I just went through this forum discussion and through the references you shared. From what I read, I understand the following:
There are two versions/options of the UKF for inclusion of process noise. Woodburn [1] writes:
“Literature on the UKF offers two options for the inclusion of process noise: a purely additive approach where a process noise matrix is added to the covariance determined from definitive propagation, or augmentation of the state vector to include process noise states. The latter option, while preferred by some authors since it avoids a re-sampling operation to create new sigma points after the covariance is updated, appears to only be applicable to cases where process noise can be applied in a purely additive sense at the end of a time update without concern for the method of uncertainty evolution over the time update interval. The state vector augmentation approach does not alter the trajectories of the sigma points, it merely utilizes the mechanics of the unscented transform to affect the state error covariance to avoid an additive operation that necessitates re-sampling of the sigma points.”
I believe these two version correspond to the two algorithms presented in Table 7.2 and Tabel 7.3 in the paper by Wan and van der Merwe [2] shared by @markrutten
The algorithm in Table 7.2 requires augmentation of the state: “the state is redefined as the concatenation of the original state and noise variables” (p.230 of [2]):
where x is the original state, v is the process noise and n is the observation noise.
The algorithm in Table 7.3 does not require this state augmentation, but instead requires augmenting or updating the sigma points after the predict step before doing the measurement update. This can be done by either adding sigma points (Eq 7.56 of [2]) or redrawing a complete new set of sigma points (footnote 6 on p.233 of [2]).
I have in the past implemented the UKF wrongly myself. I neither augmented the state, nor augmented/redrawn the sigma points. I realised this when I saw that the innovation covariance did not include the process noise, which is exactly @markrutten’s point if I understand correctly.
I’m still startled by the ambiguity that the presence of these two algorithms can cause.
I agree at 100% that the Table 7.3 algorithm is more interesting. The fact of finding both algorithms in the literature encouraged me to integrate both possibilities in Hipparchus in order to be as generic as possible
Since your two experiences with @markrutten shown that we should only have the Table 7.3 algorithm, then I’m fine with that.

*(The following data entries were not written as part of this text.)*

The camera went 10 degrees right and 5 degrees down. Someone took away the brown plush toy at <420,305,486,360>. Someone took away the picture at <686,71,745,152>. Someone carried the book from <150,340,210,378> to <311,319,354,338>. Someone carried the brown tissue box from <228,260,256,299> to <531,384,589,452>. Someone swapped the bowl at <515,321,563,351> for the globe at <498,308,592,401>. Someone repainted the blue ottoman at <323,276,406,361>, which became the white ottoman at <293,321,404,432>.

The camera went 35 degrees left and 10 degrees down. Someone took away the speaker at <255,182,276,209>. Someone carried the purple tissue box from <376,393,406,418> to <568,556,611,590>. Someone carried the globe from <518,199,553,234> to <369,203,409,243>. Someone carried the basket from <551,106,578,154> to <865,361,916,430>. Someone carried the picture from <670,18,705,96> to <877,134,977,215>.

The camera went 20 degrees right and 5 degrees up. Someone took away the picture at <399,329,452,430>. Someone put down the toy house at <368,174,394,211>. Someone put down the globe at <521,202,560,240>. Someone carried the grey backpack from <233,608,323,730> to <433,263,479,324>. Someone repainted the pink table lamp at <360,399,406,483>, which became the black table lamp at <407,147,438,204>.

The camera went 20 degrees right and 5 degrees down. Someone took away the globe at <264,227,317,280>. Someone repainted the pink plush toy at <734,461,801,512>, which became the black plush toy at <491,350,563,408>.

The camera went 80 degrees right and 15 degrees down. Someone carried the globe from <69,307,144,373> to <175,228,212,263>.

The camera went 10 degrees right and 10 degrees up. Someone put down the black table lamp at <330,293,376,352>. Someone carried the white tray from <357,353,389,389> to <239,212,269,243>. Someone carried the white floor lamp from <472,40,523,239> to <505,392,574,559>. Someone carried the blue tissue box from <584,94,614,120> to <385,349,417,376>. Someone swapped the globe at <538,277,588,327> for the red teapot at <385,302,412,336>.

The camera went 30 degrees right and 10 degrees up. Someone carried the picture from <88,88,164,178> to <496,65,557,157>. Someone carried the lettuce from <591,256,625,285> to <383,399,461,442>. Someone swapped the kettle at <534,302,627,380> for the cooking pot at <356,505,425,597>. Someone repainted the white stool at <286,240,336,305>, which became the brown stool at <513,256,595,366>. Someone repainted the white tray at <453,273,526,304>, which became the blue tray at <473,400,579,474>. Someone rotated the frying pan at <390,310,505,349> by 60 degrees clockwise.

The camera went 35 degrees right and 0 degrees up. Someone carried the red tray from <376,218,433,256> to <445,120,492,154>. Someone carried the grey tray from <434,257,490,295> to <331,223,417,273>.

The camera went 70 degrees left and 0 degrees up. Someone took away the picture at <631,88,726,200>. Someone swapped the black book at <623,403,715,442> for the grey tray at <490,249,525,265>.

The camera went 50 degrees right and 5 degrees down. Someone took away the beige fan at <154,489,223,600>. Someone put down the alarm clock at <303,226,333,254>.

Thanks @bcazabonne and @dgondelach for your time exploring this. It is confusing … as David explained both algorithms (table 7.2 and 7.3) introduce process noise, but in different ways.
I was looking at the pull requests in Hipparchus and found this one, which references this discussion. The request was however opened whicl this discussion was still ongoing.
Is there any consensus or conclusion on this? Should we merge the PR as is or should it be updated?
I think that the changes in my pull request (or something similar) are necessary. “Consensus” might be an exaggeration, but I interpreted the last post by @bcazabonne as reluctant agreement?
The Orekit unit tests are fine. Apologies for not making a pull request with the changes … I was waiting for the change in Hipparchus to happen first.
I’m a bit surprised that I didn’t need to change too many acceptance thresholds. I guess that the process noise used is very small so the differences in implementation don’t influence the results?
There was one issue in “UnscentedKalmanModelTest”, where the state covariance was not positive-definite after the first measurement update. I changed the initial state covariance to be diagonal and the test ran with only a small change to some test tolerances.
The Orekit code changes aren’t huge. The way that I’ve implemented the “getPredictedMeasurements” method in “UnscentedKalmanModel” looks like this
/** {@inheritDoc} */
@Override
public RealVector[] getPredictedMeasurements(RealVector[] predictedSigmaPoints, MeasurementDecorator measurement) {
// Observed measurement from decorator
final ObservedMeasurement<?> observedMeasurement = measurement.getObservedMeasurement();
// Initialize arrays of predicted measurements
final RealVector[] predictedMeasurements = new RealVector[predictedSigmaPoints.length];
// Initialize the relevant states used for measurement estimation
final SpacecraftState[][] statesForMeasurementEstimation = new SpacecraftState[predictedSigmaPoints.length][builders.size()];
// Loop on builders
for (int k = 0; k < builders.size(); k++ ) {
// Convert sigma points to spacecraft states
for (int i = 0; i < predictedSigmaPoints.length; ++i) {
RealVector predictedSigmaPoint = predictedSigmaPoints[i]
.getSubVector(orbitsStartColumns[k], orbitsEndColumns[k] - orbitsStartColumns[k]);
Orbit orbit = orbitTypes[k].mapArrayToOrbit(predictedSigmaPoint.toArray(), null, angleTypes[k],
observedMeasurement.getDate(), builders.get(k).getMu(), builders.get(k).getFrame());
statesForMeasurementEstimation[i][k] = new SpacecraftState(orbit);
}
}
// Loop on sigma points to predict measurements
for (int i = 0; i < predictedSigmaPoints.length; i++) {
final EstimatedMeasurement<?> estimated = observedMeasurement.estimate(currentMeasurementNumber, currentMeasurementNumber,
KalmanEstimatorUtil.filterRelevant(observedMeasurement,
statesForMeasurementEstimation[i]));
predictedMeasurements[i] = new ArrayRealVector(estimated.getEstimatedValue());
}
return predictedMeasurements;
}